Today Liberal Democrats have voted to start a campaign with the purpose of replacing tuition fees with a graduate tax. This will definitely make the coalition government troubled. At the party's conference which took place in Liverpool, delegates made a motion to find out the "possibility to build cross-party support around replacing tuition fees and student loans with a graduate tax". Introduction of a graduate tax would make students with low income pay less for their study than students who earn more.

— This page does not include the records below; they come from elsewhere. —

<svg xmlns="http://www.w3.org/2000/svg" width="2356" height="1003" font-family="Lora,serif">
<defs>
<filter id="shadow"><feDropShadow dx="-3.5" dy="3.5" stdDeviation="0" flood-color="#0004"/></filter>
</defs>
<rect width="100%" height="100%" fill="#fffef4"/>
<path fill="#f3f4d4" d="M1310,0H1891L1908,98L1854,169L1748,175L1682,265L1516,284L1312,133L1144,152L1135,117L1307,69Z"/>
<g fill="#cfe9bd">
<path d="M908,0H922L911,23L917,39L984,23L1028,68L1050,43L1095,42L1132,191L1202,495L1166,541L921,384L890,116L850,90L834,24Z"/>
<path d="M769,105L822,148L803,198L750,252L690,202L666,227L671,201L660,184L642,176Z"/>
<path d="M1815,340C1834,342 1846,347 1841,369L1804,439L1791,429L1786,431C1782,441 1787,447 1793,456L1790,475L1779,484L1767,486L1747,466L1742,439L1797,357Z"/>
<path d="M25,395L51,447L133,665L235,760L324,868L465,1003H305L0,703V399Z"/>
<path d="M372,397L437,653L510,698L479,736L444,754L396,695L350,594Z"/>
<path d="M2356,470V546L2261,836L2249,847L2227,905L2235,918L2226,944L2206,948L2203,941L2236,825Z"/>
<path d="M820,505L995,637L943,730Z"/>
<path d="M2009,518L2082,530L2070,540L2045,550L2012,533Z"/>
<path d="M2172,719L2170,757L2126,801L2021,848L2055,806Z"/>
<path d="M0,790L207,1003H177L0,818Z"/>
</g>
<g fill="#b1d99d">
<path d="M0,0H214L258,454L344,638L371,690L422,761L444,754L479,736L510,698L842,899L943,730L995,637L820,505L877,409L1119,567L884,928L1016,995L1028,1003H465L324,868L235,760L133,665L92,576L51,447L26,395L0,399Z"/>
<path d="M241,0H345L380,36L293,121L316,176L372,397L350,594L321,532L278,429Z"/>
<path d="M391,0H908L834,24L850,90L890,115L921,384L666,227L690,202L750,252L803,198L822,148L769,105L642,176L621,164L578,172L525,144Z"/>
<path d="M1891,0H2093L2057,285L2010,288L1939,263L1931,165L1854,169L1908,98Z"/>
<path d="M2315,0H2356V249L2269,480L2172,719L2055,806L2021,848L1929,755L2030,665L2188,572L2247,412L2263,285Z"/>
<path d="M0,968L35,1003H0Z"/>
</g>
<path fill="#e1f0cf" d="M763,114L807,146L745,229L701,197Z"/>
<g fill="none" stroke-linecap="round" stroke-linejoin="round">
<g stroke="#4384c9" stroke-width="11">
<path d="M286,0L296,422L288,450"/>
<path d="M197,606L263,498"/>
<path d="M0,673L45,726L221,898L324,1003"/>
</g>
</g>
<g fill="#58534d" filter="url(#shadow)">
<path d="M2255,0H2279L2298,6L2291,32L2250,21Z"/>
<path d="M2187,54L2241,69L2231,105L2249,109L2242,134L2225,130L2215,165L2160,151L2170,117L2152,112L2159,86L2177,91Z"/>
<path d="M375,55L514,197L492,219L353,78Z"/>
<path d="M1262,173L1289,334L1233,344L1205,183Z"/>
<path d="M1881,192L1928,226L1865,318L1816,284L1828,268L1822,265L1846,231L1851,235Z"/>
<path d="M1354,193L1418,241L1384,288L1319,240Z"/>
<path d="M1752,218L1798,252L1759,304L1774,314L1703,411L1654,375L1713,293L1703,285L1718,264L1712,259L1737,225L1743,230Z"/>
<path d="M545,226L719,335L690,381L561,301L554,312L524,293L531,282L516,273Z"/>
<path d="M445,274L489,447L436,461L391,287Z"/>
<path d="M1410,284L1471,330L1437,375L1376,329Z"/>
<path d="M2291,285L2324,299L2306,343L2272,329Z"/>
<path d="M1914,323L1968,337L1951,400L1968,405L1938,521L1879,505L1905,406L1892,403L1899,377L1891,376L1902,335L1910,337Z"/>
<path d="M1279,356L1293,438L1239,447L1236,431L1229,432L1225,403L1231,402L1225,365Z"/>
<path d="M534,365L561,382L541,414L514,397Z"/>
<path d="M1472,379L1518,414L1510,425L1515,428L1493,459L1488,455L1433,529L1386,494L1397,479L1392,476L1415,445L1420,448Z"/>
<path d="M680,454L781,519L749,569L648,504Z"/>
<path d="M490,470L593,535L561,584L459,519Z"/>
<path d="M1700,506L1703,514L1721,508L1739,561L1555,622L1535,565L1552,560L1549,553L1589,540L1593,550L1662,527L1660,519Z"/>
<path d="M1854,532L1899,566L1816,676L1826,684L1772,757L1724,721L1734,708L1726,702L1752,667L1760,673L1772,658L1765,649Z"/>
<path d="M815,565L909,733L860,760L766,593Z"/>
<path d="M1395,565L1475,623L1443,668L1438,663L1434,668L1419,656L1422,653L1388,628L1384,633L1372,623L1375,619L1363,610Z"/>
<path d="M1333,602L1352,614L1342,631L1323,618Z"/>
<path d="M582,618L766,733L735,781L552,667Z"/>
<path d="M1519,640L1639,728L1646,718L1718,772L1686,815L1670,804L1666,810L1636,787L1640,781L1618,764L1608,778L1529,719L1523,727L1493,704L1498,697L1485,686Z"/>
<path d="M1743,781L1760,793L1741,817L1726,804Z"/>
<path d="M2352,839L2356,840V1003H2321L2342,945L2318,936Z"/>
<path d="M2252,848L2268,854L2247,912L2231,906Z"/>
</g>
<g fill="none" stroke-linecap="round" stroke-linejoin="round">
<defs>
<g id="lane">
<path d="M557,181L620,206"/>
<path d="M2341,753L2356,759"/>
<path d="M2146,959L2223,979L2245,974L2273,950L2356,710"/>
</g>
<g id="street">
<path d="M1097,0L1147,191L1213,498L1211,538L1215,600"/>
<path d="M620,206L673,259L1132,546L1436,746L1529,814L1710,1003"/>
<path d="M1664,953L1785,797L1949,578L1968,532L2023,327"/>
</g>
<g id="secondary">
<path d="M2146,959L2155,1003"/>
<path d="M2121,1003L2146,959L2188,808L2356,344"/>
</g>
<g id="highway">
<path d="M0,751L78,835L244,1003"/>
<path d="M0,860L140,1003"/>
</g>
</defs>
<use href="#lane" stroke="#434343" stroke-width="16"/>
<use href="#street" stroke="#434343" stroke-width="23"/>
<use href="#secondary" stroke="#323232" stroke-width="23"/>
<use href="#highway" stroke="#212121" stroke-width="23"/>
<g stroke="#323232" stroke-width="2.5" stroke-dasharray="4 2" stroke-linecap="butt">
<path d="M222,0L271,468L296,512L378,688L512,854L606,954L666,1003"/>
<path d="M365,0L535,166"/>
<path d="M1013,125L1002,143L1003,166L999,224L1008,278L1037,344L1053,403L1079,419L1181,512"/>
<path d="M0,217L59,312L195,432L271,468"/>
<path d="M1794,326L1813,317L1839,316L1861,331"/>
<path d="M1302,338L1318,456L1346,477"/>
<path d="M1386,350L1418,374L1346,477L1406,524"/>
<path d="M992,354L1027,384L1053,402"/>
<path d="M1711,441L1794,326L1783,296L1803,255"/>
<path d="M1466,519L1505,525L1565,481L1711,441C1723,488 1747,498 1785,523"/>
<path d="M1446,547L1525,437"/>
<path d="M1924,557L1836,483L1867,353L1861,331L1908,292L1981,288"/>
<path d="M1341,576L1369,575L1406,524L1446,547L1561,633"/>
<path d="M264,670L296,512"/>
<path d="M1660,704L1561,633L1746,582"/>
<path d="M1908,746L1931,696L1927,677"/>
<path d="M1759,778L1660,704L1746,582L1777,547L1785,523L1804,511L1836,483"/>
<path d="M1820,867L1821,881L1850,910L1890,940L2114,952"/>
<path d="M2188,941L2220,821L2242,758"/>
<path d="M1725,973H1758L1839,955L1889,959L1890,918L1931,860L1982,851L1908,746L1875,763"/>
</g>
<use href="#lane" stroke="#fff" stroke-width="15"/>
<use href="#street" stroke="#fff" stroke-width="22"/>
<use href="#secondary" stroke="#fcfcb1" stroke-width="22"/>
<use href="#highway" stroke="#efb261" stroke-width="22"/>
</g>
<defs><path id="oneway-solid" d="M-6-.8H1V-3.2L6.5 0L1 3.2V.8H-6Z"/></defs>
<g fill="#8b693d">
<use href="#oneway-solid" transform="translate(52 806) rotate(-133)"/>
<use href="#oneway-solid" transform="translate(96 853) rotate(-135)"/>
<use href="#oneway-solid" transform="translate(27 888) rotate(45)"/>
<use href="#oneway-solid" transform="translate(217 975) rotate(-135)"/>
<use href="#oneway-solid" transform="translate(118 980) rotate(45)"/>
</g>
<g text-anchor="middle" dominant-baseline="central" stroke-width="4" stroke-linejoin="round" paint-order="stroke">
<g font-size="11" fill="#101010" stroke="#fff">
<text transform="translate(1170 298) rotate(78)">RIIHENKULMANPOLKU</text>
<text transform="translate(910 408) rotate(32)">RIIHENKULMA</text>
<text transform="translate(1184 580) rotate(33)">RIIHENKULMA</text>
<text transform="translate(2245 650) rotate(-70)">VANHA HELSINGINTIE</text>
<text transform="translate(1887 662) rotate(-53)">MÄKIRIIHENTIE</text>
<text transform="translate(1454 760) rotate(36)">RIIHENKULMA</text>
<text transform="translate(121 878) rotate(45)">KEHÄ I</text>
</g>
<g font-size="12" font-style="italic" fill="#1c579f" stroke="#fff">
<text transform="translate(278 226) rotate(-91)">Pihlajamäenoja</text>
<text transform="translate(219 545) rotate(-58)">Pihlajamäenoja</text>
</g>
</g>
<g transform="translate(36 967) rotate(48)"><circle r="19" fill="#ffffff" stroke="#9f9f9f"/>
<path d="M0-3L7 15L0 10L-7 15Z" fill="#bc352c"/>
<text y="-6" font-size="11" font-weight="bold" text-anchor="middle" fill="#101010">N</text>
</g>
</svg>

During the next few months university fees have been argued much about within the coalition. When an independent review led by Lord Browne is published the next month, tuition fees are expected to rise from £3,290 per year for undergraduates to £5,000 or £7,000.
According to custom papers, Simon Hughes, a deputy leader of Liberal Democrats Simon Hughes, says that they expect the abolition of tuition fees for a graduate tax. Vincent Cable, the business secretary, has also supports the idea of a graduate tax while the universities minister, David Willetts, a Conservative, considers that tuition fees should raise. In order to resolve the differences, the two parties decided to refrain from voting on this issue in parliament.
Former Lib Dem leader Sir Menzies Campbell claimed that would he would rebel in case Liberal Democrats were to return on their policy of abolishing tuition fees. According to the University and College Union, any details of graduate tax plans were made by the Lib Dems.
Sally Hunt, UCU's general secretary, said: "Hardworking families who aspire for their children to go to university will judge any proposals on whether or not they make it more expensive to get a degree, not how the plans are called."
The survey by totaljobs.com revealed that out of nearly 500 students who were interrogated two-thirds would not study at universities if fees are raised up to £6,000. Similar proportion appeared to be against a graduate tax.